Anna Plichta: „Dałyśmy z siebie sto procent”

Niedzielny kolarski wyścig szosowy kobiet przyniósł wiele emocji Polakom. Nasze panie nie zawiodły, pokazały klasę, wolę walki, czyli to czego chcą kibice, nawet jeśli nie uda się zdobyć medalu. W tzw. ucieczce dnia znalazła się Anna Plichta i naprawdę niewiele zabrakło do wielkiej radość Polaków, bo nasza zawodniczka została doścignięta dopiero na kilka kilometrów przed metą.

– Gdy zakładam biało-czerwoną koszulkę to zawsze dostaję dodatkową motywację. Gdy przyjechałyśmy tutaj z dziewczynami, to wiedziałyśmy, że mamy spore szanse na medal. Kasia była naszą liderką i wszystkie dałyśmy z siebie sto procent – powiedziała Anna Plichta po olimpijskim kolarskim wyścigu ze startu wspólnego, w którym zajęła ostatecznie 27. miejsce.

– Przed wyścigiem założyłyśmy, że jeśli będą uciekać mocniejsze ekipy, to musimy być w ucieczce.

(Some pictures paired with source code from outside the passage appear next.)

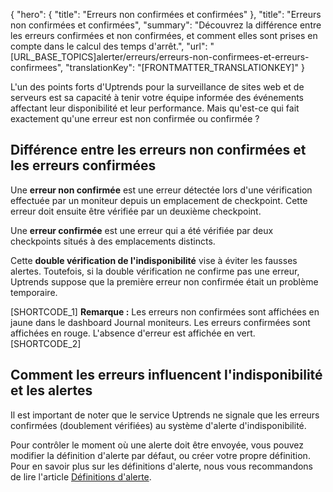 {
  "hero": {
    "title": "Erreurs non confirmées et confirmées"
  },
  "title": "Erreurs non confirmées et confirmées",
  "summary": "Découvrez la différence entre les erreurs confirmées et non confirmées, et comment elles sont prises en compte dans le calcul des temps d'arrêt.",
  "url": "[URL_BASE_TOPICS]alerter/erreurs/erreurs-non-confirmees-et-erreurs-confirmees",
  "translationKey": "[FRONTMATTER_TRANSLATIONKEY]"
}

L'un des points forts d'Uptrends pour la surveillance de sites web et de serveurs est sa capacité à tenir votre équipe informée des événements affectant leur disponibilité et leur performance. Mais qu'est-ce qui fait exactement qu'une erreur est non confirmée ou confirmée ?

## Différence entre les erreurs non confirmées et les erreurs confirmées

Une **erreur non confirmée** est une erreur détectée lors d'une vérification effectuée par un moniteur depuis un emplacement de checkpoint. Cette erreur doit ensuite être vérifiée par un deuxième checkpoint.

Une **erreur confirmée** est une erreur qui a été vérifiée par deux checkpoints situés à des emplacements distincts.

Cette **double vérification de l'indisponibilité** vise à éviter les fausses alertes. Toutefois, si la double vérification ne confirme pas une erreur, Uptrends suppose que la première erreur non confirmée était un problème temporaire.

[SHORTCODE_1]
**Remarque :** Les erreurs non confirmées sont affichées en jaune dans le dashboard Journal moniteurs. Les erreurs confirmées sont affichées en rouge. L'absence d'erreur est affichée en vert.
[SHORTCODE_2]

## Comment les erreurs influencent l'indisponibilité et les alertes

Il est important de noter que le service Uptrends ne signale que les erreurs confirmées (doublement vérifiées) au système d'alerte d'indisponibilité.

Pour contrôler le moment où une alerte doit être envoyée, vous pouvez modifier la définition d'alerte par défaut, ou créer votre propre définition. Pour en savoir plus sur les définitions d'alerte, nous vous recommandons de lire l'article [Définitions d'alerte]([LINK_URL_1]).

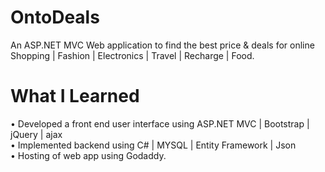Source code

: # OntoDeals


An ASP.NET MVC Web application to find the best price & deals for online Shopping | Fashion | Electronics | Travel | Recharge   | Food. 

# What I Learned

 • Developed a front end user interface using ASP.NET MVC | Bootstrap | jQuery | ajax  
 • Implemented backend using C# | MYSQL | Entity Framework | Json  
 • Hosting of web app using Godaddy.    
  	

 
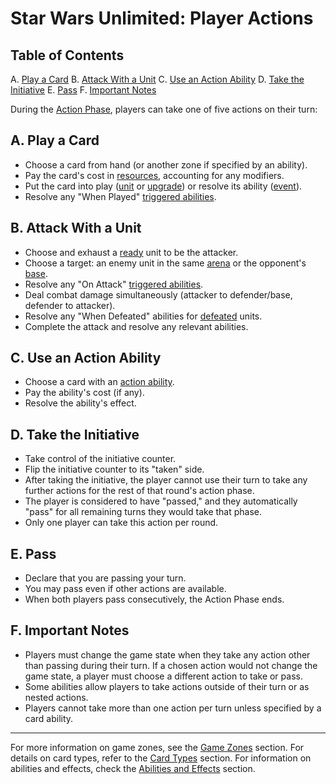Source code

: # Star Wars Unlimited: Player Actions

## Table of Contents
A. [Play a Card](#a-play-a-card)
B. [Attack With a Unit](#b-attack-with-a-unit)
C. [Use an Action Ability](#c-use-an-action-ability)
D. [Take the Initiative](#d-take-the-initiative)
E. [Pass](#e-pass)
F. [Important Notes](#f-important-notes)

During the [Action Phase](turn-structure.md#2-action-phase), players can take one of five actions on their turn:

## A. Play a Card
- Choose a card from hand (or another zone if specified by an ability).
- Pay the card's cost in [resources](game-zones.md#d-resource-zone), accounting for any modifiers.
- Put the card into play ([unit](card-types.md#4-unit) or [upgrade](card-types.md#5-upgrade)) or resolve its ability ([event](card-types.md#2-event)).
- Resolve any "When Played" [triggered abilities](abilities-and-effects.md#a5-triggered-abilities).

## B. Attack With a Unit
- Choose and exhaust a [ready](game-concepts.md#5-ready-and-exhausted) unit to be the attacker.
- Choose a target: an enemy unit in the same [arena](game-zones.md#b-ground-arena) or the opponent's [base](game-zones.md#a-base-zone).
- Resolve any "On Attack" [triggered abilities](abilities-and-effects.md#a5-triggered-abilities).
- Deal combat damage simultaneously (attacker to defender/base, defender to attacker).
- Resolve any "When Defeated" abilities for [defeated](game-concepts.md#6-defeating-cards) units.
- Complete the attack and resolve any relevant abilities.

## C. Use an Action Ability
- Choose a card with an [action ability](abilities-and-effects.md#a1-action-abilities).
- Pay the ability's cost (if any).
- Resolve the ability's effect.

## D. Take the Initiative
- Take control of the initiative counter.
- Flip the initiative counter to its "taken" side.
- After taking the initiative, the player cannot use their turn to take any further actions for the rest of that round's action phase.
- The player is considered to have "passed," and they automatically "pass" for all remaining turns they would take that phase.
- Only one player can take this action per round.

## E. Pass
- Declare that you are passing your turn.
- You may pass even if other actions are available.
- When both players pass consecutively, the Action Phase ends.

## F. Important Notes
- Players must change the game state when they take any action other than passing during their turn. If a chosen action would not change the game state, a player must choose a different action to take or pass.
- Some abilities allow players to take actions outside of their turn or as nested actions.
- Players cannot take more than one action per turn unless specified by a card ability.

---

For more information on game zones, see the [Game Zones](game-zones.md) section.
For details on card types, refer to the [Card Types](card-types.md) section.
For information on abilities and effects, check the [Abilities and Effects](abilities-and-effects.md) section.
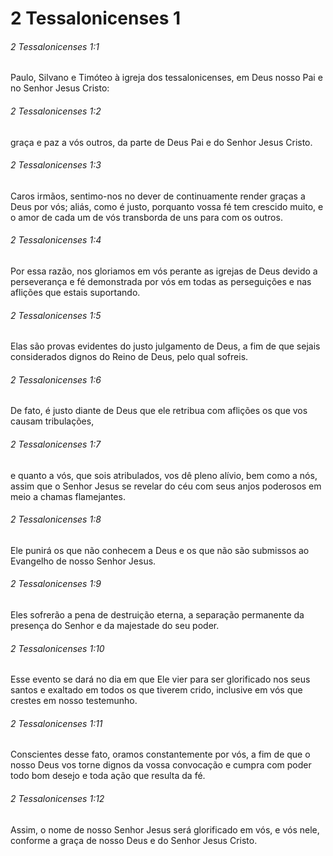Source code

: # 2 Tessalonicenses 1

###### 2 Tessalonicenses 1:1

Paulo, Silvano e Timóteo à igreja dos tessalonicenses, em Deus nosso Pai e no Senhor Jesus Cristo:

###### 2 Tessalonicenses 1:2

graça e paz a vós outros, da parte de Deus Pai e do Senhor Jesus Cristo.

###### 2 Tessalonicenses 1:3

Caros irmãos, sentimo-nos no dever de continuamente render graças a Deus por vós; aliás, como é justo, porquanto vossa fé tem crescido muito, e o amor de cada um de vós transborda de uns para com os outros.

###### 2 Tessalonicenses 1:4

Por essa razão, nos gloriamos em vós perante as igrejas de Deus devido a perseverança e fé demonstrada por vós em todas as perseguições e nas aflições que estais suportando.

###### 2 Tessalonicenses 1:5

Elas são provas evidentes do justo julgamento de Deus, a fim de que sejais considerados dignos do Reino de Deus, pelo qual sofreis.

###### 2 Tessalonicenses 1:6

De fato, é justo diante de Deus que ele retribua com aflições os que vos causam tribulações,

###### 2 Tessalonicenses 1:7

e quanto a vós, que sois atribulados, vos dê pleno alívio, bem como a nós, assim que o Senhor Jesus se revelar do céu com seus anjos poderosos em meio a chamas flamejantes.

###### 2 Tessalonicenses 1:8

Ele punirá os que não conhecem a Deus e os que não são submissos ao Evangelho de nosso Senhor Jesus.

###### 2 Tessalonicenses 1:9

Eles sofrerão a pena de destruição eterna, a separação permanente da presença do Senhor e da majestade do seu poder.

###### 2 Tessalonicenses 1:10

Esse evento se dará no dia em que Ele vier para ser glorificado nos seus santos e exaltado em todos os que tiverem crido, inclusive em vós que crestes em nosso testemunho.

###### 2 Tessalonicenses 1:11

Conscientes desse fato, oramos constantemente por vós, a fim de que o nosso Deus vos torne dignos da vossa convocação e cumpra com poder todo bom desejo e toda ação que resulta da fé.

###### 2 Tessalonicenses 1:12

Assim, o nome de nosso Senhor Jesus será glorificado em vós, e vós nele, conforme a graça de nosso Deus e do Senhor Jesus Cristo.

Natomiast podczas rywalizacji zaatakowała dziewczyna, u której byłam na kole. Wtedy pomyślałam, że zostanę u niej na kole i odjedziemy, ale liczyłam, że dołączy do nas większa grupka. Później ostatecznie tak się to ułożyło, że uciekałyśmy w trójkę i udało się nam zbudować solidną przewagę – dodała Plichta.

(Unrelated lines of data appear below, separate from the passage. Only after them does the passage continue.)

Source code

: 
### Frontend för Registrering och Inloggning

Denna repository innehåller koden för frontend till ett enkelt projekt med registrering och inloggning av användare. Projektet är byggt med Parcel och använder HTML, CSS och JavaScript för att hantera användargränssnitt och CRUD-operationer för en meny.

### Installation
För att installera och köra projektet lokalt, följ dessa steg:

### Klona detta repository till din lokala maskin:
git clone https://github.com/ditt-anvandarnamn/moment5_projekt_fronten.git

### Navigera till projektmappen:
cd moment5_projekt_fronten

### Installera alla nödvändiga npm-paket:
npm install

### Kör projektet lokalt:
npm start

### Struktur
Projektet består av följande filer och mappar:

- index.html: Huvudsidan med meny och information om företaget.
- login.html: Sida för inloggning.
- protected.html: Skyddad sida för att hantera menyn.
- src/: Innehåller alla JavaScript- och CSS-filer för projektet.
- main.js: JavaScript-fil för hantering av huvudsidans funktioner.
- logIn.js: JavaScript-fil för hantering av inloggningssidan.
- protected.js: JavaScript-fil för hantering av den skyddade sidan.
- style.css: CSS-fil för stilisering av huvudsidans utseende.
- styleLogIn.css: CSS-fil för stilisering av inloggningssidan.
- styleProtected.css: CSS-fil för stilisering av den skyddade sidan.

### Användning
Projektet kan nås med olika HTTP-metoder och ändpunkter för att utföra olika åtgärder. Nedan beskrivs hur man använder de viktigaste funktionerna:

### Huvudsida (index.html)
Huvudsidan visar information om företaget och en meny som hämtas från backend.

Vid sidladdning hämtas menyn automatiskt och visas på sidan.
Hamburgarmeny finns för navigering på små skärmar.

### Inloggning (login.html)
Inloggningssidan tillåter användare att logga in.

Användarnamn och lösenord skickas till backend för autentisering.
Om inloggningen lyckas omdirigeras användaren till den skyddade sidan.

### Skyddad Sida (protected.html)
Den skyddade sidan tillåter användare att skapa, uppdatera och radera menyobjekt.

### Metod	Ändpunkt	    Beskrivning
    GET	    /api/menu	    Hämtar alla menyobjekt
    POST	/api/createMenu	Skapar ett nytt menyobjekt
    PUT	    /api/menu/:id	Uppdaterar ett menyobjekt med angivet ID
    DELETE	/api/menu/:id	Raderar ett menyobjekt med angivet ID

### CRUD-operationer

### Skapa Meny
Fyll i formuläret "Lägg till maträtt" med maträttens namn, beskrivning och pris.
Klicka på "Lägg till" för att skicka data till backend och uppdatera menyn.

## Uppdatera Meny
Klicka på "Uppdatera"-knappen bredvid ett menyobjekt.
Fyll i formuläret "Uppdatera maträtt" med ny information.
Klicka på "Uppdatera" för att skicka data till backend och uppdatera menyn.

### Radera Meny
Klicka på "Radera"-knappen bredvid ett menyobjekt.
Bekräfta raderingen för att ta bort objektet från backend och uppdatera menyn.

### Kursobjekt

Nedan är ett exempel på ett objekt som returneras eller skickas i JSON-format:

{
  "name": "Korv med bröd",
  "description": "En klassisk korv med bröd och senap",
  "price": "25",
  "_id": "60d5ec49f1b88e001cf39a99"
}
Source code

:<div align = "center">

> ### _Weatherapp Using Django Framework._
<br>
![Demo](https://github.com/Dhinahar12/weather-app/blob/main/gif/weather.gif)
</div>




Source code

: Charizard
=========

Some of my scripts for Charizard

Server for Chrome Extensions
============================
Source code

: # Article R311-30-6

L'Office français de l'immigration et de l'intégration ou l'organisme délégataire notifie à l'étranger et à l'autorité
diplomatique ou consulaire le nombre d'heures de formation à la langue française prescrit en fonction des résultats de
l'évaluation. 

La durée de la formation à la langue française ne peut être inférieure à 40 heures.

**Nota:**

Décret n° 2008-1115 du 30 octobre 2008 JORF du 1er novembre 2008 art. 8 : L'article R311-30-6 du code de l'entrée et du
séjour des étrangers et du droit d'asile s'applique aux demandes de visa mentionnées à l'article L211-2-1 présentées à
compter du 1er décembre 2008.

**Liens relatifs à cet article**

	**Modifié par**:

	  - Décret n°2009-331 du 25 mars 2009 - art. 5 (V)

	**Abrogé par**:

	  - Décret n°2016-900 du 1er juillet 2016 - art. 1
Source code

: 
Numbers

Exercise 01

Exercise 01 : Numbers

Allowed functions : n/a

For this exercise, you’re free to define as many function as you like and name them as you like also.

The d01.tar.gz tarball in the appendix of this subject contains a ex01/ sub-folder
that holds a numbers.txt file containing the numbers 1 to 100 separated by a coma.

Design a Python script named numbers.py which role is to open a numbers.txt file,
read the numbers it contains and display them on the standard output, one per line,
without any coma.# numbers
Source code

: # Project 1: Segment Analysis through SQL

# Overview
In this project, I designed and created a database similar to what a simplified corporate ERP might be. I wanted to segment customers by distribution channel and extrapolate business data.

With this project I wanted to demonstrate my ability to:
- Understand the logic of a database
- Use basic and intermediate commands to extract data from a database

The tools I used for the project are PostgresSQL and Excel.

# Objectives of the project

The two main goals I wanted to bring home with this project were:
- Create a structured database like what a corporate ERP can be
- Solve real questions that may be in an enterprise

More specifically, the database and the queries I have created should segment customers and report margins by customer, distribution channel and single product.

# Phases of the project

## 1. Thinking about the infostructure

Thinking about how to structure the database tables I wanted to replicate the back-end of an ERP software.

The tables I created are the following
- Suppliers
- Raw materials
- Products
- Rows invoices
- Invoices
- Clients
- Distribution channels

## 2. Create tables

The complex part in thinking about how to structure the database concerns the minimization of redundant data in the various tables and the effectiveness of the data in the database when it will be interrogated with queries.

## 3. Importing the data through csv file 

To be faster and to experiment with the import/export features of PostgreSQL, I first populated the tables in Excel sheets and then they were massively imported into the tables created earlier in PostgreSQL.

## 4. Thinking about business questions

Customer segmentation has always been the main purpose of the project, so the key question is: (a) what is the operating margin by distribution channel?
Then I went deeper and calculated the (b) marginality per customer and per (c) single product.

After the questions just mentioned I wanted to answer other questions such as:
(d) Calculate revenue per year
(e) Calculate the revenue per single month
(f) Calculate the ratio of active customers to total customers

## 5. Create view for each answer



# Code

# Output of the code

– Austriaczka podczas wyścigu była bardzo mocna. Odjechała mi na podjeździe, kiedy musiałam sięgnąć po bufet, ale przy takim upalne należało wziąć dodatkowy bidon. Kolarka z Izraela też mi uciekła, ale później udało mi się ją doścignąć w przeciwieństwie do prowadzącej Kiesenhofer – powiedziała Plichta, która była polską bohaterką wyścigu, uciekała przez wiele kilometrów, ale ostatecznie został wchłonięta przez goniący peleton na niespełna 5 km przed metą. Było blisko, ale tym razem się nie udało.

Mistrzynią olimpijską została Austriaczka Anna Kiesenhofer, srebro wywalczyła niesamowita Holenderka Annemiek van Vleuten, a brąz Włoszka Elisa Longo Borghini. Najwyżej sklasyfikowaną Polaka była Katarzyna Niewiadoma (14.), Marta Lach zajęła 18. miejsce, a Anna Plichta 27.

W kolarstwie szosowym zawodniczki i zawodnicy rywalizować będą jeszcze w indywidualnej jeździe na czas. Tymczasem do 28 lipca odpoczynek i treningi.